11 thoughts on “Pumpkin Pie White Chocolate Truffles: A Small Fall Indulgence”

  1. Okay, we need to change this you’ve-never-eaten-sushi-or-edamame-or-brussels-sprouts-or-kale thing. Pronto. Come over. NOW. Next, my CostCo sells vanilla beans. I’ve never gotten them, but they look genuine enough. I usually use vanilla paste when it calls for vanilla bean. It’s more expensive than extract of course but cheaper than the bean. And it’s super good. Specialty markets have it in jars usually. And seriously, go eat some sushi. 🙂

  2. wait. you’d never had mushrooms till a few weeks ago?! what?

    um. i’ve only had pumpkin pie once, i had one bite and gave the rest to my mom.

    it’s soup season. le bon pain makes a great curried pumpkin soup. i could eat that. you could make that?

  3. I have to agree with my first kitchen – all four of those things are must trys! I’m no mushroom fan though, so I can appreciate your need for a little distance from those little guys.
    As far as pumpkin, I actually like it in savoury dishes, like pasta and soups. Or you can serve it like squash… slice, butter and sugar it and bake it. I think that’s so pretty and tasty!
    Those madelines looked like a great idea!

  4. are you just not into the raw-fish deal with sushi? because they’re some cooked rolls that you can start out with. get thee to a sushi place, order edamame and seaweed salad as appetizers, and start out slow with some tempura rolls.

    kale, i’m with you on that one.

    i’m finding tons of thanksgiving side dish recipes for brussel sprouts. this one involves bacon. can’t go wrong with that.

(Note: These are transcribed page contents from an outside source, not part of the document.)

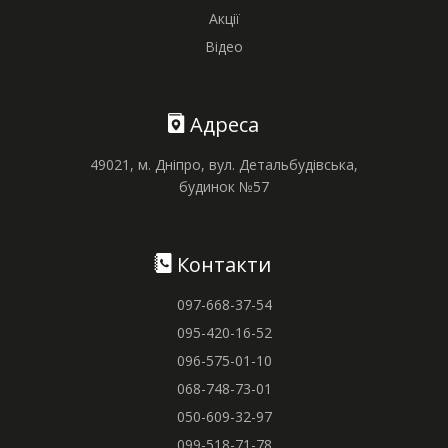
Акції
Відео
Адреса
49021, м. Дніпро, вул. Детальбудівська,
будинок №57
Контакти
097-668-37-54
095-420-16-52
096-575-01-10
068-748-73-01
050-609-32-97
099-518-71-78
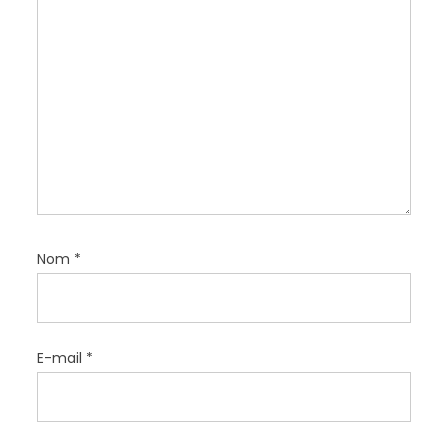
r
t
i
c
l
e
Nom
*
E-mail
*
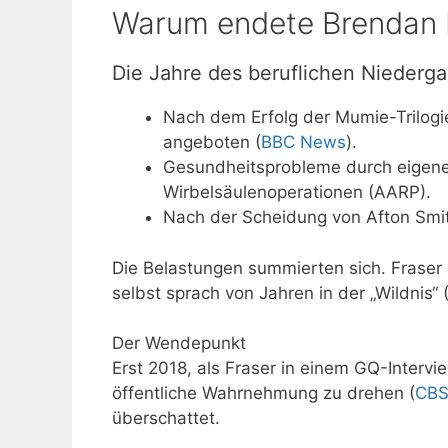
Warum endete Brendan F
Die Jahre des beruflichen Niederg
Nach dem Erfolg der Mumie-Trilog
angeboten (
BBC News
).
Gesundheitsprobleme durch eigene
Wirbelsäulenoperationen (AARP).
Nach der Scheidung von Afton Smit
Die Belastungen summierten sich. Fraser 
selbst sprach von Jahren in der „Wildnis“
Der Wendepunkt
Erst 2018, als Fraser in einem GQ-Intervi
öffentliche Wahrnehmung zu drehen (
CBS
überschattet.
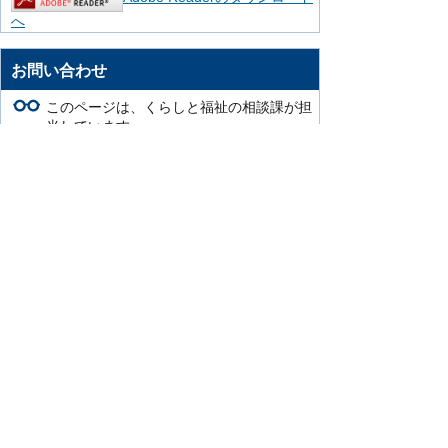
へ
お問い合わせ
このページは、くらしと福祉の相談課が担
当しています。
〒916-8666 鯖江市西山町13番1号（市役
所本館1階）
くらしと福祉の相談グループ
TEL：0778-53-2270
消費生活センター
TEL：0778-53-2204
このページの担当にお問い合わせをする。
より使いやすいホームページにするために
ご意見をお聞かせください。
このページの情報は役に立ちましたか？
役に立った
どちらともいえない
役に立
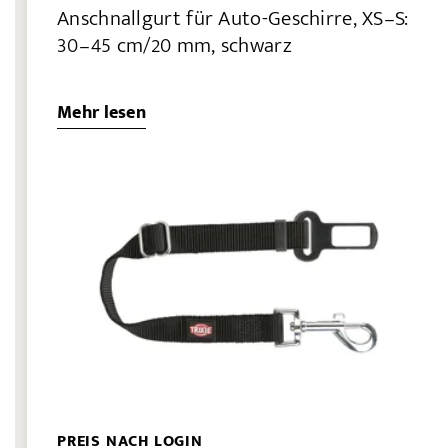
Anschnallgurt für Auto-Geschirre, XS–S:
30–45 cm/20 mm, schwarz
Mehr lesen
PREIS NACH LOGIN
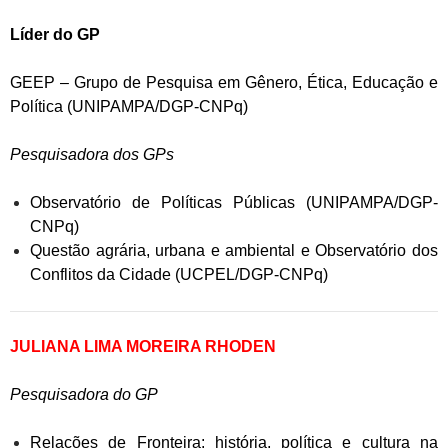
Líder do GP
GEEP – Grupo de Pesquisa em Gênero, Ética, Educação e
Política (UNIPAMPA/DGP-CNPq)
Pesquisadora dos GPs
Observatório de Políticas Públicas (UNIPAMPA/DGP-
CNPq)
Questão agrária, urbana e ambiental e Observatório dos
Conflitos da Cidade (UCPEL/DGP-CNPq)
JULIANA LIMA MOREIRA RHODEN
Pesquisadora do GP
Relações de Fronteira: história, política e cultura na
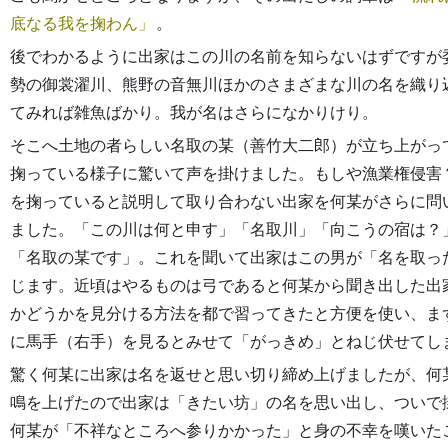
底なる我を掬わん
。
後でわかるように出家はこの川の名前を知らないはずですが
勢の御裳濯川、熊野の音無川ほかのさまざまな川の名を織り
てみれば雑魚ばかり。我が名はさらになかりけり。
そこへ土地の者らしい名取の某（善竹大二郎）が立ち上がっ
掬っている様子に驚いて声を掛けました。もしや漁業権侵害
を掬っていると説明して取り合わない出家を何某がさらに問
ました。「この川は何と申す」「名取川」「向こうの宿は？
「名取の某です」。これを聞いて出家はこの男が「名を取っ
じます。近頃はやるものは弓であると何某から聞き出した出
かどうかを見分ける方法を都で習ってきたと方便を使い、ま
に馬手（右手）を見るとみせて「がっきめ」とねじ伏せてし
驚く何某に出家は名を返せと思い切り締め上げましたが、何
鳴を上げたので出家は「きたい坊」の名を思い出し、ついで
何某が「不祥なところへ参りかかった」と身の不幸を嘆いた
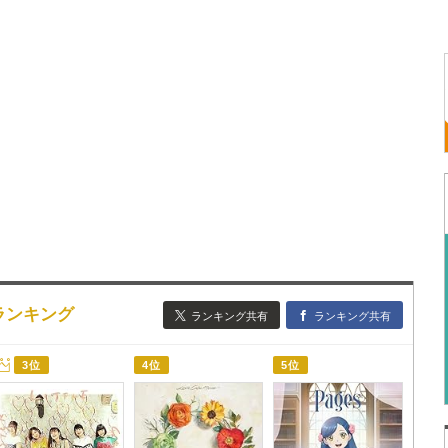
歌詞ランキング
ランキング共有
ランキング共有
3位
4位
5位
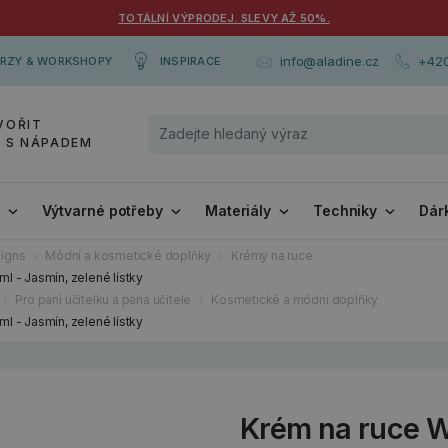
TOTÁLNÍ VÝPRODEJ. SLEVY AŽ 50%.
+420
info@aladine.cz
RZY & WORKSHOPY
INSPIRACE
VOŘIT
Y S NÁPADEM
i
Výtvarné potřeby
Materiály
Techniky
Dár
igns
Módní a kosmetické doplňky
Krémy na ruce
l - Jasmín, zelené lístky
Pro paní učitelku a pana učitele
Kosmetické a módní doplňky
l - Jasmín, zelené lístky
Krém na ruce W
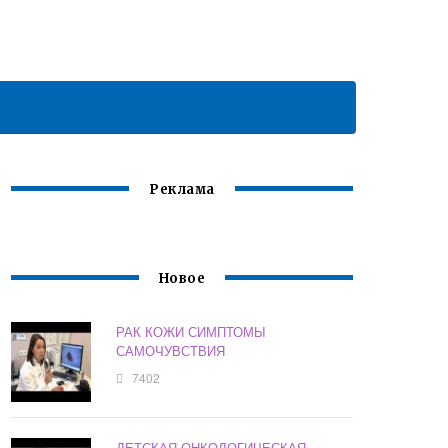
Реклама
Новое
РАК КОЖИ СИМПТОМЫ
САМОЧУВСТВИЯ
7402
ДЕТСКАЯ ОНКОЛОГИЧЕСКАЯ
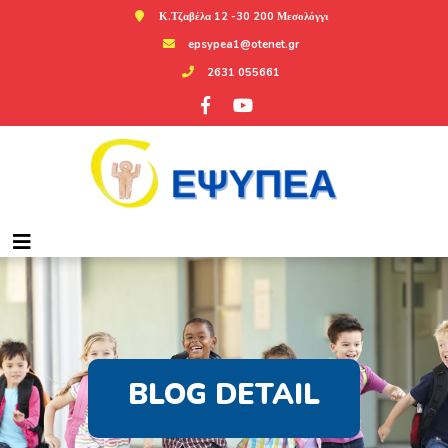
Κ.Τζαβέλα 12 -30 200 Μεσολόγγι
epsypea1@otenet.gr
2631 055661
BLOG DETAIL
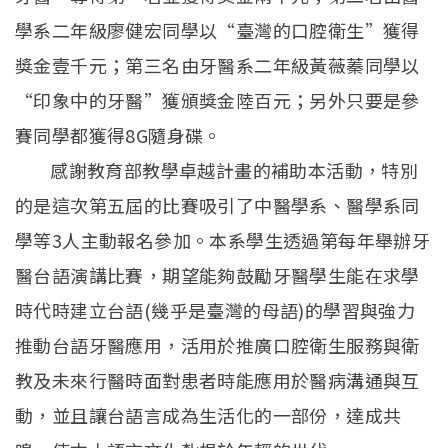
學系二年級廖健宏同學以“臺灣的口腔衛生”獲得
獎金壹千元；第三名由牙醫系二年級黃薇蓁同學以
“印象中的牙醫”獲頒獎金陸百元；另外只要是參
賽同學都獲得8G隨身碟。
感謝教育部教學卓越計畫的補助本活動，特別
的是這次第五屆的比賽吸引了中醫學系、醫學系同
學等3人主動報名參加。本系學生透過第每年舉辦牙
醫台語演講比賽，期望能夠鼓勵牙醫學生能在求學
時代時建立台語(幾乎是臺灣的母語)的學習與強力
推動台語牙醫應用，活用於推廣口腔衛生服務與衛
教及未來行醫時面對患者時能應用於醫病溝通與互
動，並且讓台語言成為生活化的一部份，達成共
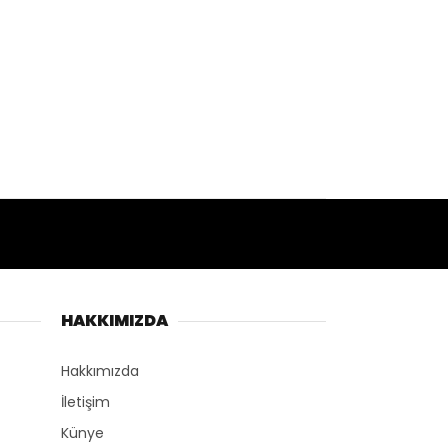
HAKKIMIZDA
Hakkımızda
İletişim
Künye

  5. are you just not into the raw-fish deal with sushi? because they’re some cooked rolls that you can start out with. get thee to a sushi place, order edamame and seaweed salad as appetizers, and start out slow with some tempura rolls.

    kale, i’m with you on that one.

    i’m finding tons of thanksgiving side dish recipes for brussel sprouts. this one involves bacon. can’t go wrong with that.

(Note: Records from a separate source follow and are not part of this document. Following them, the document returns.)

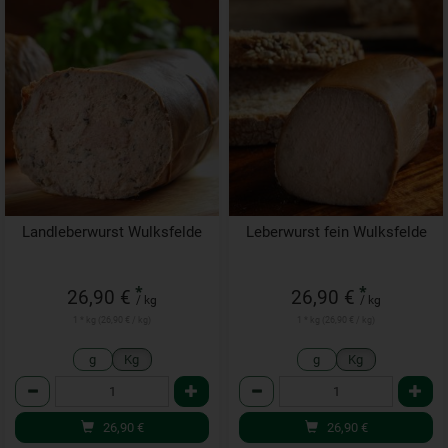
Landleberwurst Wulksfelde
Leberwurst fein Wulksfelde
*
*
26,90 €
26,90 €
/ kg
/ kg
1 * kg (26,90 € / kg)
1 * kg (26,90 € / kg)
g
Kg
g
Kg
Anzahl
Anzahl
26,90
€
26,90
€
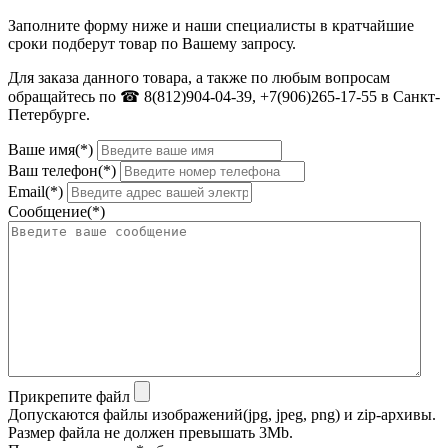
Заполните форму ниже и наши специалисты в кратчайшие
сроки подберут товар по Вашему запросу.
Для заказа данного товара, а также по любым вопросам
обращайтесь по ☎ 8(812)904-04-39, +7(906)265-17-55 в Санкт-
Петербурге.
Ваше имя(*)
Ваш телефон(*)
Email(*)
Сообщение(*)
Прикрепите файл
Допускаются файлы изображений(jpg, jpeg, png) и zip-архивы.
Размер файла не должен превышать 3Mb.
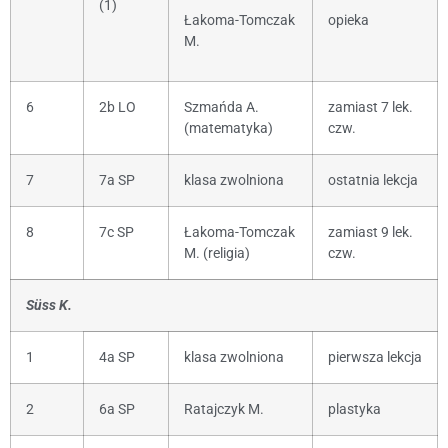
(1)
Łakoma-Tomczak
opieka
M.
6
2b LO
Szmańda A.
zamiast 7 lek.
(matematyka)
czw.
7
7a SP
klasa zwolniona
ostatnia lekcja
8
7c SP
Łakoma-Tomczak
zamiast 9 lek.
M. (religia)
czw.
Süss K.
1
4a SP
klasa zwolniona
pierwsza lekcja
2
6a SP
Ratajczyk M.
plastyka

    my first experience with pumpkin was in a pie. luuurrrved it. kudos on getting your pals to try new foods — now get out there and eat some sushi!!!

  6. Wow. I feel so … violated. 🙂

    Do you like how this whole post has become about sushi? I think we should go get some. It doesn’t sound like pumpkin is near as wonderful as you make it sound. Maybe I’ll stick with my single edamame pod.

  7. My First Kitchen: Deal! When should I get there? 🙂 Great tip about the vanilla paste or buying beans at Costco. I’m definitely going to try that!

    Lan: I know. I’m not sure how I managed to avoid mushrooms until now, but here’s how we met. I ordered pumpkin soup (irony) a few weeks ago at this French restaurant we were celebrating a birthday at. The soup was amazing. Then, at the bottom, there were a few little bits of something. A nut? Crumbled cookies? I ate them and though: Hmmn, gummy, kind of weird. THEN I asked someone next to me. Mushrooms. Not thrilled.

    Jesse: Another vote for soup, and I’m developing a craving! 🙂 Thanks for agreeing with me on mushrooms, BTW.

    Jacqui: OK, OK! Maybe I can do that. Tempura rolls sound innocent. But don’t tell me what they are. I’ll just be surprised. I’m going to try that.

    Becky: Thanks for being a good sport. Looks like I’m officially in for sushi–or tempura rolls to begin. When should we go? Where? (And the pumpkin is coming! Don’t you worry!)

  8. NOTE: Between the melting time required and then the chilling necessary afterwards, this recipe takes MUCH more time than indicated.

    • Sorry for the confusion, Linda! In the directions, we did note that the truffles need at least 1 hour to chill, or until hardened enough to scoop into balls. The total time has been adjusted to reflect this. Thanks for your help!